Neither is it in the Jewish tradition to take a picture of funerals, but because my grandmother had two sons in the states, my uncle Shloime (Solomon) and a younger son Pesah (Phillip), the rabbi, Noah LIVERANT, gave permission to take pictures and send them to the sons. My mother was so complying to the observance of the law, that she didn’t even keep a picture for herself or us.  The tradition of burial was the same as with my grandfather Laizer-Bear; covering the eyes with pieces of pottery, the sprinkling of Israel earth on the face, the earthen pillow under the head and a piece of twig in each hand.  The only thing that was missing was the “Tallith” (prayer shawl) which is reserved for men only. This is all that a Jew takes with him or with her into the grave.  With a painful and grieving heart, I watched as my grandmother was being covered with the boards and as the first shovels full of earth were beginning to fall upon them.  I don’t know what was for me then more painful, the loss of my grandmother whom we always loved and from whom in return we received tenfold as much and who in the last few years had become an inseparable part or our daily life.  At this time we began to realize and understand her love and devotion to us.  We heard my mother’s heart rendering lament and cries of grief that should have woken up my grandmother from her eternal sleep as the falling shovel’s full of earth were slowly covering the boards and she disappeared under the continuously filling up grave.  Now after so many years, close to three quarters of a century later, I can console myself, or take comfort in the fact that both of my mother’s parents were favored with being buried in a Jewish cemetery according to Jewish law, although now there is no sign of a Jewish cemetery left, nor any other sign of the Jewish vibrant life that existed in Shereshev for over five hundred years.  A few years later when my parents, brother and sisters were annihilated so brutally from this world, there was nobody left to mourn them.  There is not even a grave left over which I could say “Kaddish” (A prayer for the dead).   

 

But then, in the mid thirties, normality and sanity was still the order of the day.  It was after I matured that I understood my mother’s loss. For not only was my grandmother, her loving mother, devoted to her with body and soul, but she also was the last member of my mother’s family that she had in Shereshev.  In all of Poland in fact, except for us children and my father.  Exactly the date of the demise of my grandparents AUERBACH, I did not remember.  It was only some fifteen years later on one of my first visits to my uncle Shloime (Solomon) and his family in New York, that I was given by my uncle the exact dates. They are: my grandfather Laizer-Bear Ben (son of) Shloime-Chayim, died 18 of the month of Chesshvan T.R.Z.V., corresponding to Oct. 29,1932.  My grandmother; Freida-Leah (nee GOLDFARB) bat Nathan-Shabtay HACOHEN, died 24 of the month of Adar-Shainy T.R.Z.A. corresponding to March 29,191935.  I have commemorated those dates ever since and intend to continue as long as I can.

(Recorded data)
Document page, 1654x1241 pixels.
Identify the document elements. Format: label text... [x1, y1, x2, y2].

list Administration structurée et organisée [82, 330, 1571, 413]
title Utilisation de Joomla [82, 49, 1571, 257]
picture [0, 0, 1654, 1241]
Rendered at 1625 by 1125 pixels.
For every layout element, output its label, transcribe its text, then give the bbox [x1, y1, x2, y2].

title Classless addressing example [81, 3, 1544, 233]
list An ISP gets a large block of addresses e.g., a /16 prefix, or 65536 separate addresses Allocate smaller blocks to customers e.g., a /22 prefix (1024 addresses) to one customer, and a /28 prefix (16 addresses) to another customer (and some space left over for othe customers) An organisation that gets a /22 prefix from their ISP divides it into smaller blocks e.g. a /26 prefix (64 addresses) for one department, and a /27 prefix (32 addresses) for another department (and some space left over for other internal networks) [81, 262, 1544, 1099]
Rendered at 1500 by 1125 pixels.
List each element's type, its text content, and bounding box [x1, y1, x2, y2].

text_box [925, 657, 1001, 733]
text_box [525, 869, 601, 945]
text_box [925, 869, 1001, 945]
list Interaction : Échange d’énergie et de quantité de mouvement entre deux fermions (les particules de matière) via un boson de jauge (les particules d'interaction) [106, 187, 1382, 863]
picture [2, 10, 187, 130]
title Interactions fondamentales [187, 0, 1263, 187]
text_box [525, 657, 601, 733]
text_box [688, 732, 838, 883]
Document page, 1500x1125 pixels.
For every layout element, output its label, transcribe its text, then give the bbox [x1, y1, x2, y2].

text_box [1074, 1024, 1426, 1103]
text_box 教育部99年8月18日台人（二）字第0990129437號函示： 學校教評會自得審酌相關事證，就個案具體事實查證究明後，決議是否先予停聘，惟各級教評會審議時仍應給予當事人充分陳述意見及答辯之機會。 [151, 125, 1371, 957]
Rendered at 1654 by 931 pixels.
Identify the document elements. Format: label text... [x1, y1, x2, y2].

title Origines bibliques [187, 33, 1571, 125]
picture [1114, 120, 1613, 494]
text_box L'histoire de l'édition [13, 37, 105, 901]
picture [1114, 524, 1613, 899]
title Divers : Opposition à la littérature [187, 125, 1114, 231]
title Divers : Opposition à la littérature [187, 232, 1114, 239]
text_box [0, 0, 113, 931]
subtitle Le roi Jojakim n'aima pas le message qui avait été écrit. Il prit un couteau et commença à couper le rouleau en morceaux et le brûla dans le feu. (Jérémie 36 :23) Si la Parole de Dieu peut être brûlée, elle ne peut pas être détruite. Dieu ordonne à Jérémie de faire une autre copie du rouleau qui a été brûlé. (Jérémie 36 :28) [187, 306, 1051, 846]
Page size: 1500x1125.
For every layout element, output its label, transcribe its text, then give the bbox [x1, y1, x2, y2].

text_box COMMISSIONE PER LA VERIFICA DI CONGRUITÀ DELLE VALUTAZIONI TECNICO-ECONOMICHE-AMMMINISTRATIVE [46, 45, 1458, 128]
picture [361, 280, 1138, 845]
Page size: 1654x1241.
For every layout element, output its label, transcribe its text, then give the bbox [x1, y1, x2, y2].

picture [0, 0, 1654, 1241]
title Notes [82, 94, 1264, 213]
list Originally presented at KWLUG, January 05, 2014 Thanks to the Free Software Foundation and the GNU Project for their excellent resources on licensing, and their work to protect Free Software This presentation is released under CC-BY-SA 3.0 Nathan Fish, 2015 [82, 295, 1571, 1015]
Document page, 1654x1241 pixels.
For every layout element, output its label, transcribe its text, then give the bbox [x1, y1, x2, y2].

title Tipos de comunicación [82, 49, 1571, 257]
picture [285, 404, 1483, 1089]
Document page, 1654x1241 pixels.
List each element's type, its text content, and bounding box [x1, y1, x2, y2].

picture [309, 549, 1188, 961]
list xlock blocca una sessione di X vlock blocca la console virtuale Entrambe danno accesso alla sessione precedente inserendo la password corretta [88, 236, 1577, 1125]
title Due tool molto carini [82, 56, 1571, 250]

__Directions__.
Write the next part of the memoir about the grandmother's burial in Shereshev, picking up after its final sentence. The listing comes from a separate source unrelated to the text.

__Exercise result__.
My grandmother died not quite three weeks before Passover.  One can imagine what kind of mood we were in and in what state of mind my mother was preparing for the holiday.  The first Seder night the atmosphere was so tense that even the small children felt it.  It did not take long before my mother broke out in a heart-rending lament to which my sister Sheva and shortly I joined her.  My little brother Liova (Leibl) who was almost six years old, my sister Sonia (Sarah) three and a half years old and even my little sister Liba a year and a half old looked at us with large uncomprehending fearful eyes, begging us not to cry.  There was no crying the second Seder night.  Everyone tried to act normally, if it could be called so.  Still, the living go on with their lives.  The first two and the last two days of Pessach, the Jewish kids did not attend classes.  Right after the holidays, with the improvement of weather, we could spend the recesses outdoors and keep the distance from the more aggressive classmates.  Besides, the warmer weather carried the promise of summer and approaching vacation.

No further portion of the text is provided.